DATA LISTING:
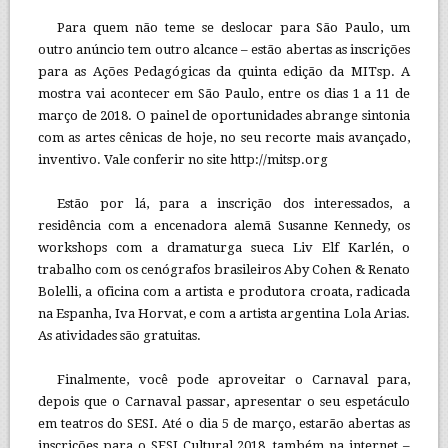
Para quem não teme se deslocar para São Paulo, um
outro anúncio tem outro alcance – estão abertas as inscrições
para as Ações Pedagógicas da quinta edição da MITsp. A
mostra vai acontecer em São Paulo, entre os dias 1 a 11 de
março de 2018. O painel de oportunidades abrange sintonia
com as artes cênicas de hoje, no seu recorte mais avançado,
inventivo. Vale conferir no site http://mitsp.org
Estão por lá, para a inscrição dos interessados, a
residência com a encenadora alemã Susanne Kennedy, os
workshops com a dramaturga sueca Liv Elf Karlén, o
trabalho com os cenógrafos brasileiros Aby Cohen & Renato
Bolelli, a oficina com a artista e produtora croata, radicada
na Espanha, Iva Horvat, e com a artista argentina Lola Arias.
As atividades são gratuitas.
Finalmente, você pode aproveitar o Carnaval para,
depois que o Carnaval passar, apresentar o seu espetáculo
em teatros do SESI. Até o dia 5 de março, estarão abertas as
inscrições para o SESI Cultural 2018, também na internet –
==
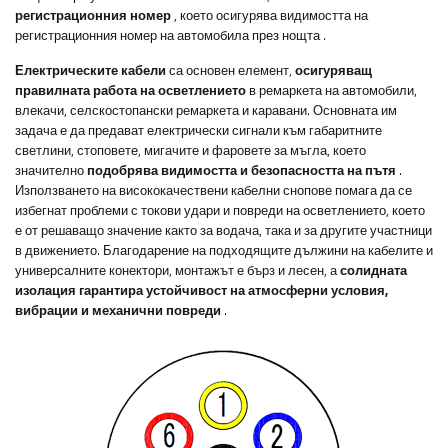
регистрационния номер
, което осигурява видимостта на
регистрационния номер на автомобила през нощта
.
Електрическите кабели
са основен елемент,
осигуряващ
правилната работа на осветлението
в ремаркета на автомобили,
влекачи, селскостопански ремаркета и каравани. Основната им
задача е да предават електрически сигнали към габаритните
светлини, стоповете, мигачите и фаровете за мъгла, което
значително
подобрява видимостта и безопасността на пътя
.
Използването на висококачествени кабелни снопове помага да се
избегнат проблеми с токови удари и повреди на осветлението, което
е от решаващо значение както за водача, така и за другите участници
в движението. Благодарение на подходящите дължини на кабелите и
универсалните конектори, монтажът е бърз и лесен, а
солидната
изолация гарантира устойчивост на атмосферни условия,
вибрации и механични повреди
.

ABOUT THIS TASK: Please copy every line of the material that contains the word "inscrições".

EXERCISE ANSWER:
outro anúncio tem outro alcance – estão abertas as inscrições
inscrições para o SESI Cultural 2018, também na internet –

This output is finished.